Production Notes: Chrysalis


Lithopoetics was my first album with any Buchla recordings, but just a smattering. After almost six months away from the instrument while working on other projects, it was literally a single touch on the Buchla for old times’ sake that resulted in Chrysalis.

It was recorded, mixed, and mastered in two days, working nearly non-stop. Yet the sessions happened in a deep state of flow, never feeling rushed.

A wide mix of emotions clearly needed to be expressed; sometimes when one goes through big transitions, one needs some distance before analysis or expression of those experiences is possible.

Technique and Instruments

The primary instrument – probably 80% of the material in the piece – was a Buchla modular synthesizer. Ostensibly it’s a Buchla Music Easel: A 218e touch plate keyboard and a 208r voice module. But I also added several clone modules: the Buchla 158 oscillator, the 281 quad function (envelope) generator, and the 292c quad low pass gate module.

The piece was recorded in layers, but each layer was recorded live as 3-8 minute improvisations, with no editing of any layer. What you’re hearing is multiple live takes layered together, warts and all. The tempo changes several times throughout the piece, and the key changes about midway from B minor to D# minor. There was a lot of live playing of keyboards without sync or MIDI.

To fill in the other timbres that I felt were needed, I used the Dave Smith Instruments OB-6 desktop sound module and the SOMA Labs Lyra-8 synthesizer. The piece ends with a field recording of a campfire deep in the Sierra Nevada mountains of northern California.

Anyone who’s used the Buchla Music Easel – the components of which comprise my synthesizer in this format – knows its Pulser can be questionable in terms of clocking consistency and accuracy. A lot of the tracks were externally clocked, and even sequenced, by the Roland TR-09 drum machine (via a Low Gain Electronics UTL 1/2 format converter), despite the fact that there are no drum sounds in the piece (other than what the Buchla generated). The 218e keyboard used has no MIDI input, so this was the only external sync method used.

What I found so engaging about this setup was that it allowed for sequencing, playing by hand, and the ability to play a bassline and a melody at the same time, whether through the 218e keyboard or through multiple instruments. This let me express and articulate melodies and chord progressions improvisational.

One trick I’ve come to really enjoy is to use a high-speed trilling arpeggiator that is not tied to the main tempo, but revealed through amplitude envelopes that are clocked. You hear this in the next-to-last movement of the piece. I think the predictability of hearing the notes, but not knowing which trills or notes you’ll hear, is lovely.

Recording, Mixing, and Mastering

This recording was recorded layer by layer within two days, from initial recording to mastering. About 30 tracks were recorded in real time, with little in the way of formal sync.

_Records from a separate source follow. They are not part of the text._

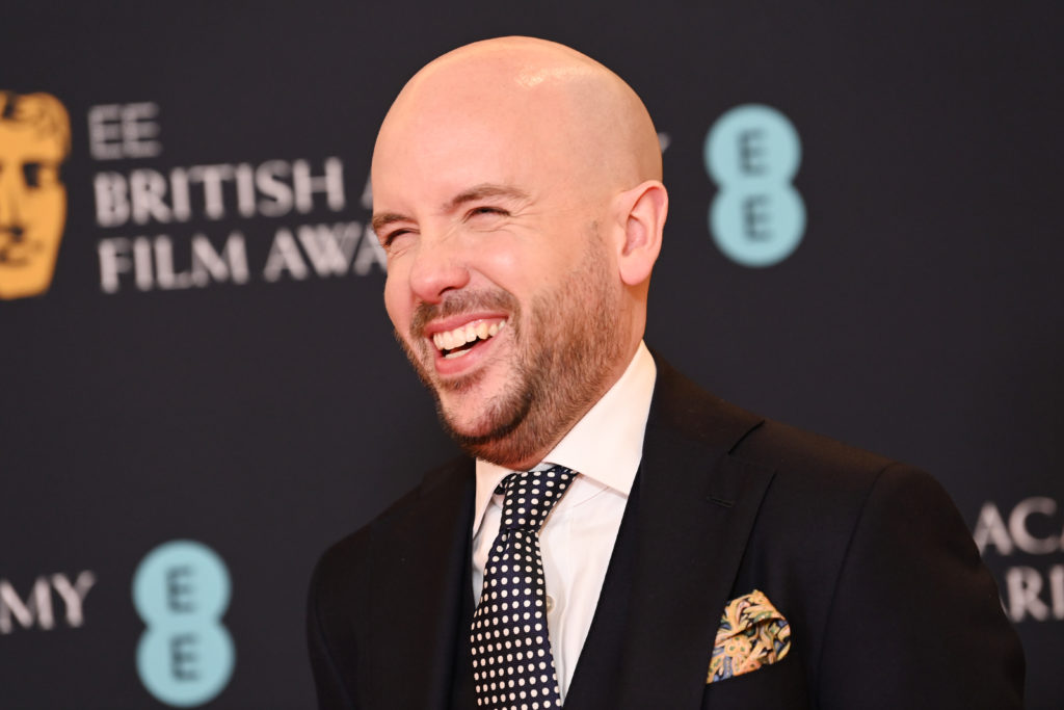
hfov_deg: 10.3
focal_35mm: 200
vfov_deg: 6.9
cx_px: 532
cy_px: 355
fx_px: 5912
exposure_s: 1/320
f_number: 4
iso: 2500
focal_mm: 200
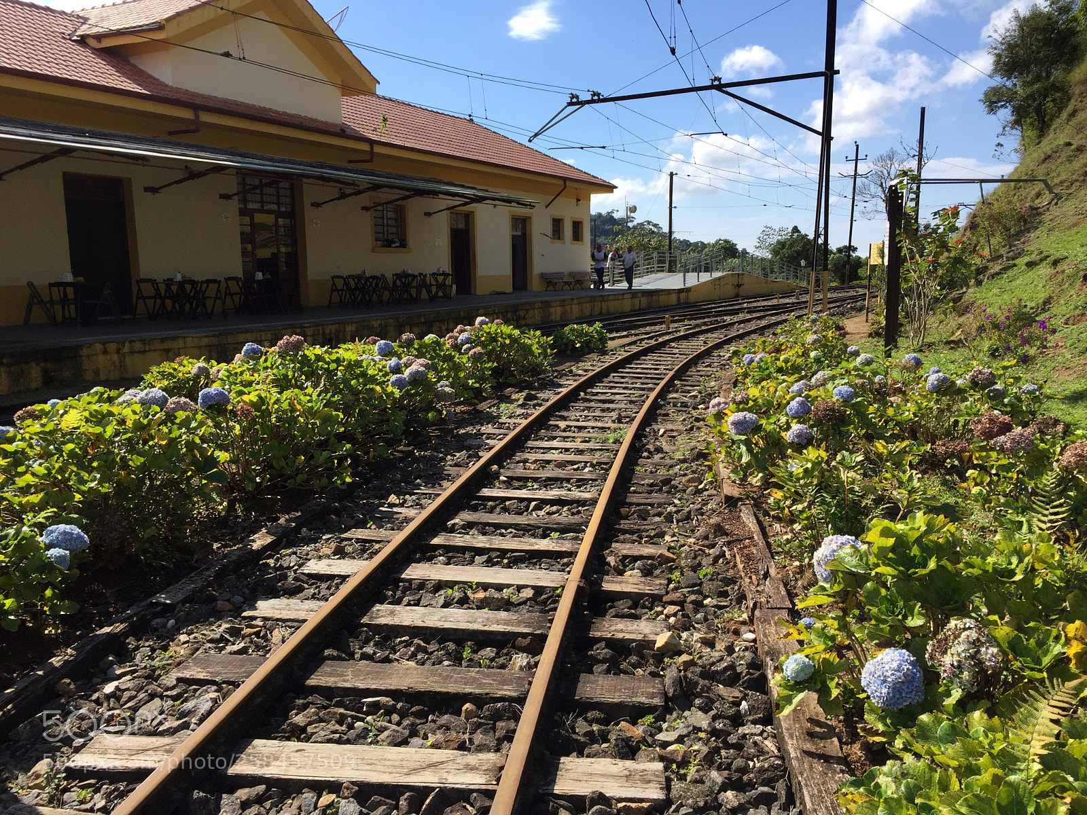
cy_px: 408
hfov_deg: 61.7
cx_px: 544
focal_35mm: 29
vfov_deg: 48.2
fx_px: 911
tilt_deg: -7.4
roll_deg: -1.3
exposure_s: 1/1582
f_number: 2.2
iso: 32
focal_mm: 4.15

The Buchla Music Easel – at least in its clone 200-series form, as opposed to newer units made by BEMI or Buchla USA – has so much low end as to be an annoyance. Even high melody lines can have floor-shaking fundamentals. While that sounds badass, it makes mixing and mastering a real problem. I think every single Buchla track was high pass filtered for clarity and headroom.

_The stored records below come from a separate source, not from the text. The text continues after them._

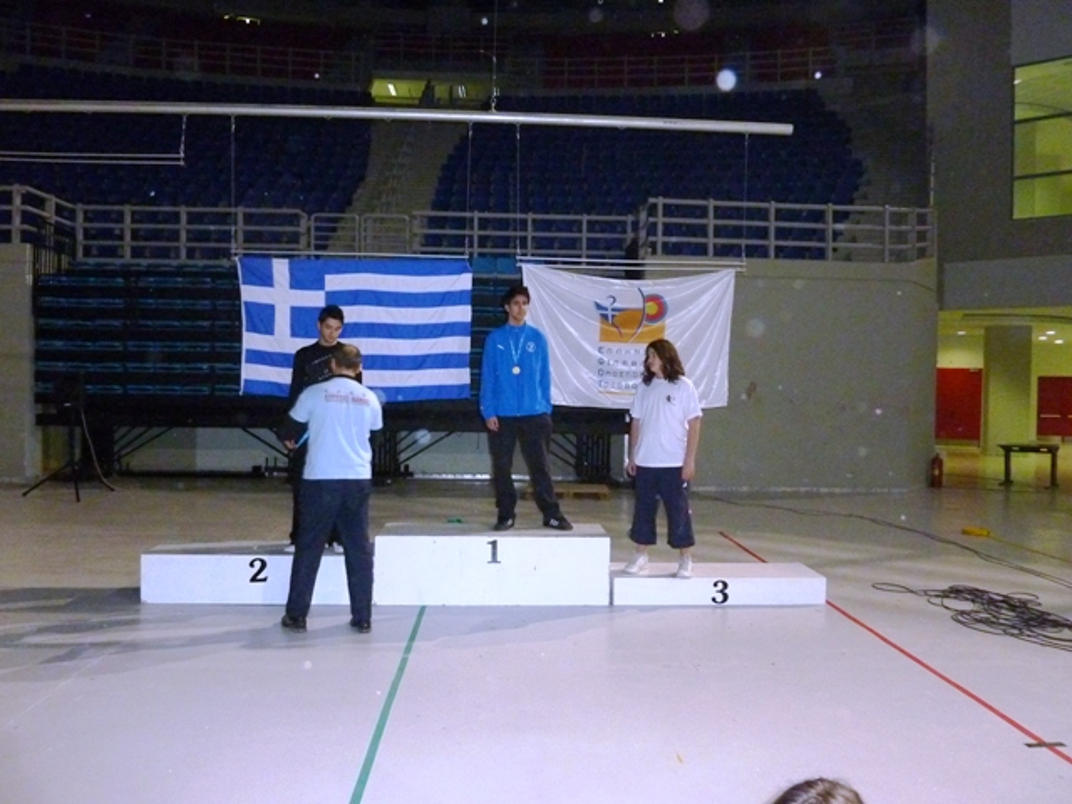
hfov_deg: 69.4
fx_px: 774
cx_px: 536
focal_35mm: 25
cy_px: 402
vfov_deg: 54.9
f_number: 3.3
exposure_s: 1/30
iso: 640
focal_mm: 4.1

Due to budget, I had to master this release myself. I used an all analogue outboard signal chain with both tube EQ and tube compression, as I did with the Études series, along with a good amount of mid/side EQ to focus the bass tones in the center of the stereo image.

What Comes Next

This release represents my tenth full-length electronic album (my ninth under my own name), over a twenty year career of music-making. My next release will feature no synths at all.

So, yeah. You’re going to want to stick around. It’s gonna get weird.